As an actor, he seduced us with his tough-guy charm in A Fistful of Dollars and Dirty Harry. As a director and a producer, he amazed us with his artistic insight and technical savvy in Unforgiven, Million Dollar Baby, and Changeling. Clint Eastwood represents the finest cinematic achievements of the last decades, and he remains one of film's greatest living legends.
In American Rebel, Marc Eliot examines the ever-exciting, often tumultuous arc of Eastwood's life and career, from his days as a disaffected college dropout, to his rise to fame as the archetypal loner, to his acceptance into the pantheon of the Academy as a multiple Oscar Award winner.
But this unauthorized biography is as much about Eastwood's personal life as his public work, and unlike past biographers, Eliot explores Eastwood's complex relationship between his life and his art with an unflinching look at his failures and his successes.
The most complete and up-to-date Eastwood biography yet, American Rebel is a must-have for Eastwood fans and anyone who loves movies.
©2009 Marc Eliot; (P)2009 Tantor
"Although Eastwood did not consent to be interviewed and key sources asked not to be named, Eliot documents a wealth of details in this well-researched, comprehensive biography that will not disappoint Eastwood's fans." (Publishers Weekly)

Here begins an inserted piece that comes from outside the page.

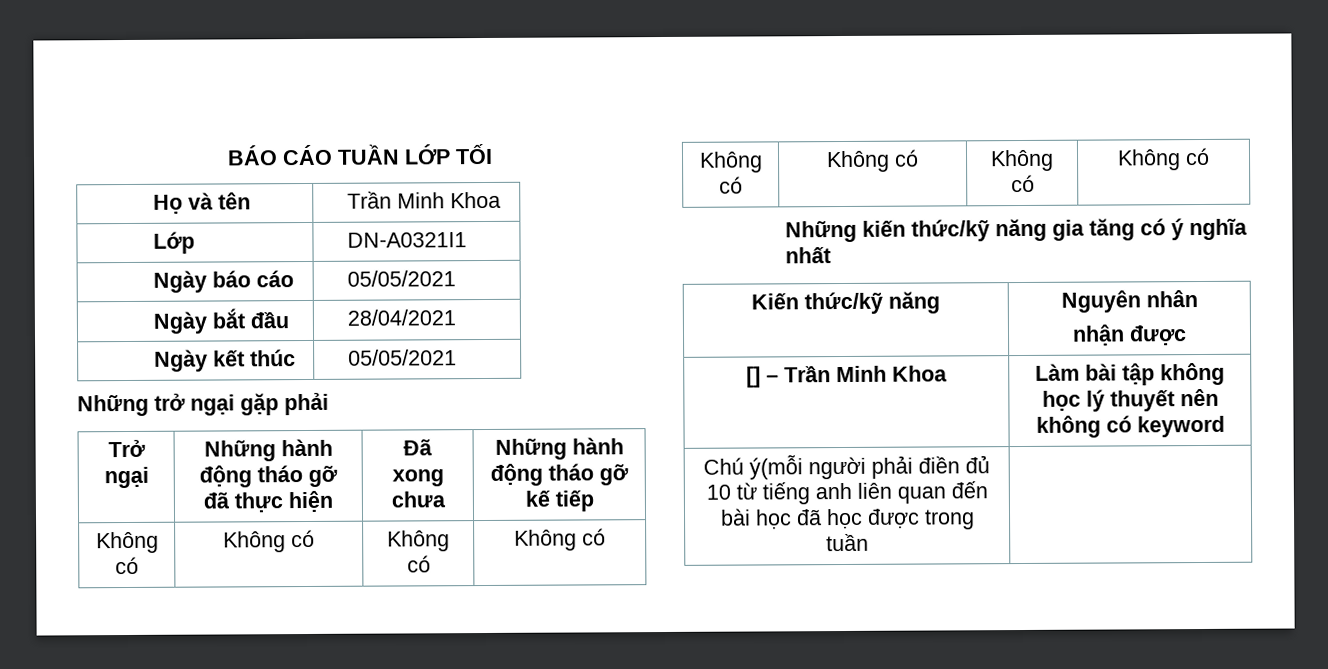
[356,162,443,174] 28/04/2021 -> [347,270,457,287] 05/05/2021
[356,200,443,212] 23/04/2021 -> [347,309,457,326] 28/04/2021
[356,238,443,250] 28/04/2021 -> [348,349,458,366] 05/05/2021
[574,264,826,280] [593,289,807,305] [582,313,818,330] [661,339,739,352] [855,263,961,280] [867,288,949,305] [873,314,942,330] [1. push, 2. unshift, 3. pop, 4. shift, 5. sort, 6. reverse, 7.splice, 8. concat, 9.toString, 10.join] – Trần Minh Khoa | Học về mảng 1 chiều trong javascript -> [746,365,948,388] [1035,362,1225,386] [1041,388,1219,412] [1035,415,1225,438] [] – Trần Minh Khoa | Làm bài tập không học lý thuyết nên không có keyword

“The story of a man who goes from small-time jazz pianist and gas-station attendant to Hollywood leading man reads like a rich movie plotline. All the sex, brawls, and gunslinging are here.” (Playboy)
Biographies are much better if the author personally knows the person he is writing about. This books' author does not seem to know Clint Eastwood and has just written accounts from other people. He also repeatedly does a terrible Clint Eastwood impersonation when quoting him. Save your $$$.
While I am a great fan of Clint Eastwood movies, his personal life and 'free' lifestyle while married leaves a bad taste in my mouth. In additiion, it is clear this was not an authorized biography as Clint would have certainly been horrified listening to Mr. Eliot's immitation of Clint's voice, sounding much like a combination of Truman Capote and Ronald Reagan. I'd leave this one on the shelf!
Kind of once over lightly for Eastwood. I know Clint didn't cooperate, so the author is struggling with secondary sources. But if you love Clint's work, this may be of interest.
Note the the narrator: your Eastwood imitation is terrible. Don't do imitations in your readings unless you can completely nail the imitation. I actually prefer readers who don't act, but just read the books. I'll bring my interpretation to the story, I don't need yours.My favorite readers are Richard Ferrone, superstar reader Dick Hill, and for a female reader, Kirsten Potter. All of them read clearly, and bring some emotion to the emotional bits. However, they do not act out the part, and they do not do imitations. Your imitation of Clint sounds like a bad imitation at an open mic night at a comedy club.